• _Extracted text_
◇ ◇ ◇ ◇ ◇
In general, the targets 410 and 610 (FIG. 6) attached to the holding fixture 210 and aerostructure 220 serve as reference points for the CAD software. In particular, to increase the fidelity of the computer generated surface models simulating the holding fixture 210 and aerostructure 220, the digital cameras 122 may capture digitally zoomed or enhanced images of the fixture 210 and structure 220. Since the cameras 122 may only capture partial images of the entire structure, as the CPU 140 (FIG. 1) processes multiple images, the targets 410 and 610 (FIG. 6) enable the CAD software to identify the location of one captured image relative to another. For example, if two captured images share a common target, then the CAD software will know that portions of the images correspond to each other. In certain embodiments, each target 410 and 610 (FIG. 6) may be assigned a number and display a unique black-and-white image identifying the target (e.g., similar to a bar code). Therefore, as the location of each target 410 and 610 (FIG. 6) is known relative to the structure dimensions, the CAD software is able to determine the location of each captured image relative to the structure dimensions based on the target image(s) captured in the image.

FIG. 5 is a partial perspective view of the structure assembly 110. As shown, the structure 220 needing repair may be installed into the fixture 210 and secured in an upright position by one or more attach fittings 510 and base fittings 512. In the example shown, the aerostructure 220 is an aircraft wing having a first wing portion 520 and a second wing portion 522 coupled together by a wing box 524.

The attach fittings 510 are elongated members that couple an upper portion of the aerostructure 220 to the upper frame 310. In certain embodiments, the attach fittings 510 may be adjustably coupled to the upper frame 310 to permit the fittings 510 to be detachably attached to the aerostructure 220 at certain desired locations along the structure's upper periphery. The attach fittings 510 may be attached to the upper frame 310 and the structure 220 by fasteners, clamps, or any other suitable means. It is desired that the attach fittings 510 be attached to the aerostructure 220 in a manner that does not obstruct the digital cameras from capturing photographic images of the structure's upper periphery.

The base fittings 512 are members coupled to the lower frame 320 that support a lower portion of the aerostructure 220. In certain embodiments, the base fittings 512 may be adjustably coupled to the lower frame 320 to permit the fittings 512 to be adjusted according to the structure dimensions. The base fittings 512 may be attached to the lower frame 320 by fasteners, clamps, or any other suitable means.

In certain embodiments, end fittings 514 may be coupled to the lower frame 320 to support outer ends of the structure 220. The end fittings 514 may be coupled to the lower frame 320 by fasteners, clamps, or any other suitable means.

As will be described below, attachments may be used to secure the substructures and internal parts of the structure 220. Thus, it is advantageous to install the structure 220 into the fixture 210 in such a way that the dimensional characteristics of the structure 220 are clearly visible, especially locations (i.e., attach points) where the structure 220 is coupled to or otherwise assembled with other structures, such as an aircraft fuselage in this example.
◇ ◇ ◇ ◇ ◇
• _Supplied material_
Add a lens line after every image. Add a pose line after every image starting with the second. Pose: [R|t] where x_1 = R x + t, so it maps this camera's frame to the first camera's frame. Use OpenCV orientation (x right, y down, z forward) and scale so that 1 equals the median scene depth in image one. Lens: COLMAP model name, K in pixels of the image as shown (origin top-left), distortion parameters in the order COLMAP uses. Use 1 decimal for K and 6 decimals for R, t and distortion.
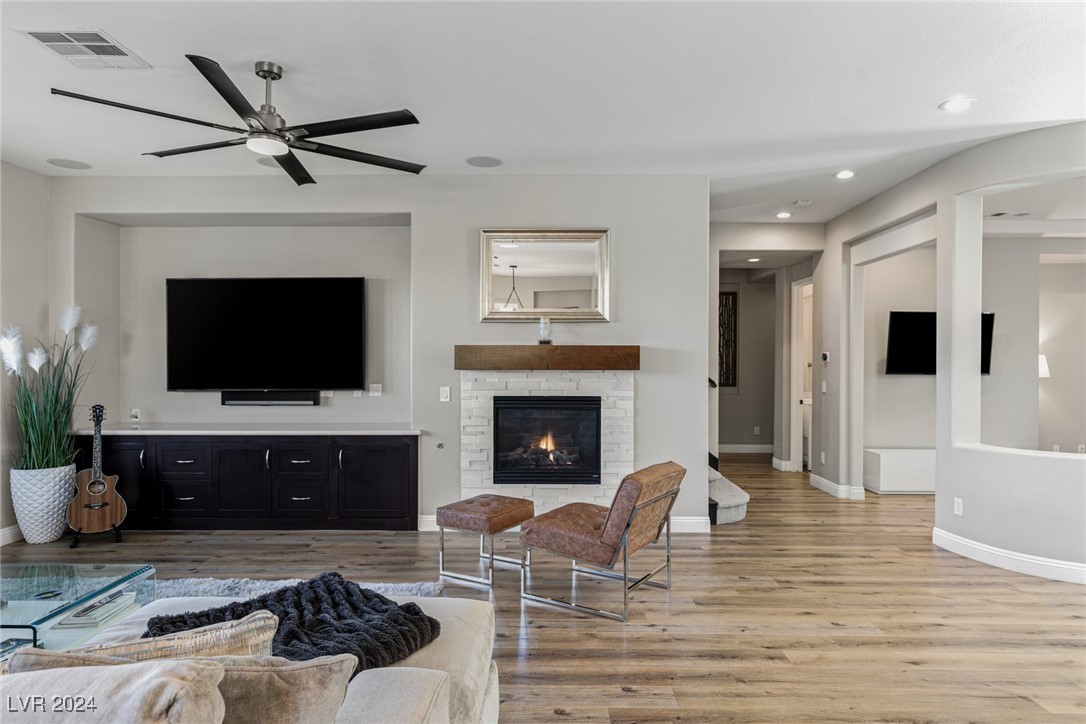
lens RADIAL K [[643.3, 0, 543.0], [0, 643.3, 362.0], [0, 0, 1]] dist [0.002957, 0.000239]
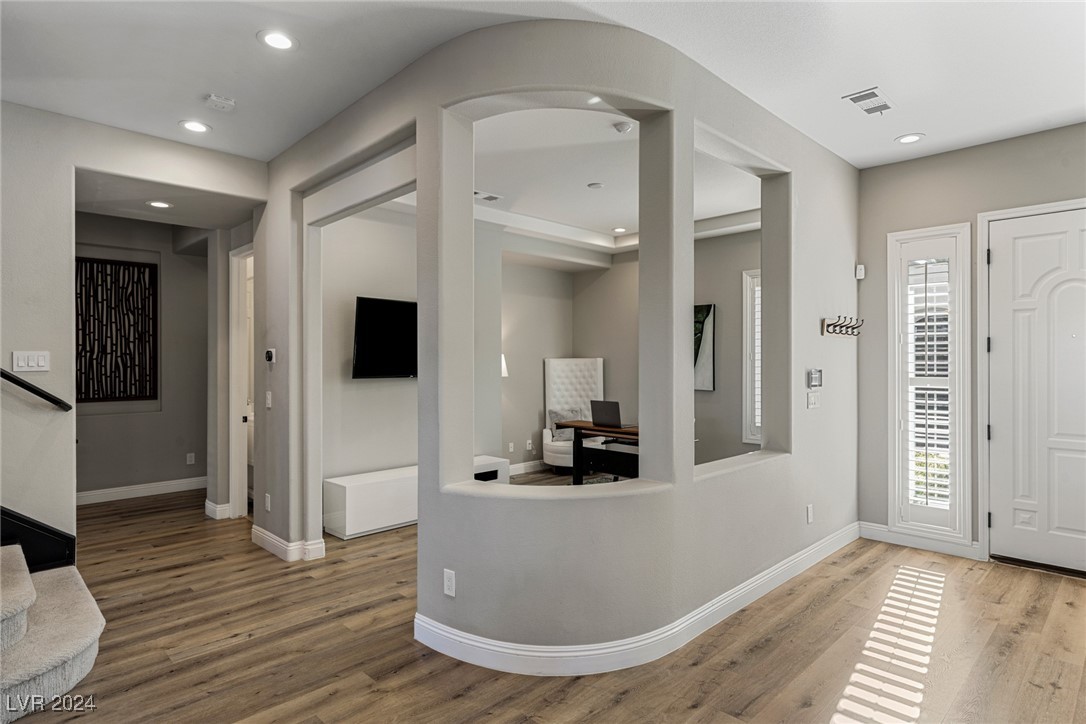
lens RADIAL K [[584.5, 0, 543.0], [0, 584.5, 362.0], [0, 0, 1]] dist [0.002125, 0.000282]
pose [[0.704040, -0.007046, 0.710125, 0.209113], [0.007523, 0.999969, 0.002464, -0.000714], [-0.710120, 0.003607, 0.704071, 0.369007]]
◇ ◇ ◇ ◇ ◇
Reproduce the part of the aerostructure fixture text that begins at the words "FIG. 5 is a" and ends after "wing box 524.". Work only from the aerostructure fixture text, not from the material.

• _Solved exercise_
FIG. 5 is a partial perspective view of the structure assembly 110. As shown, the structure 220 needing repair may be installed into the fixture 210 and secured in an upright position by one or more attach fittings 510 and base fittings 512. In the example shown, the aerostructure 220 is an aircraft wing having a first wing portion 520 and a second wing portion 522 coupled together by a wing box 524.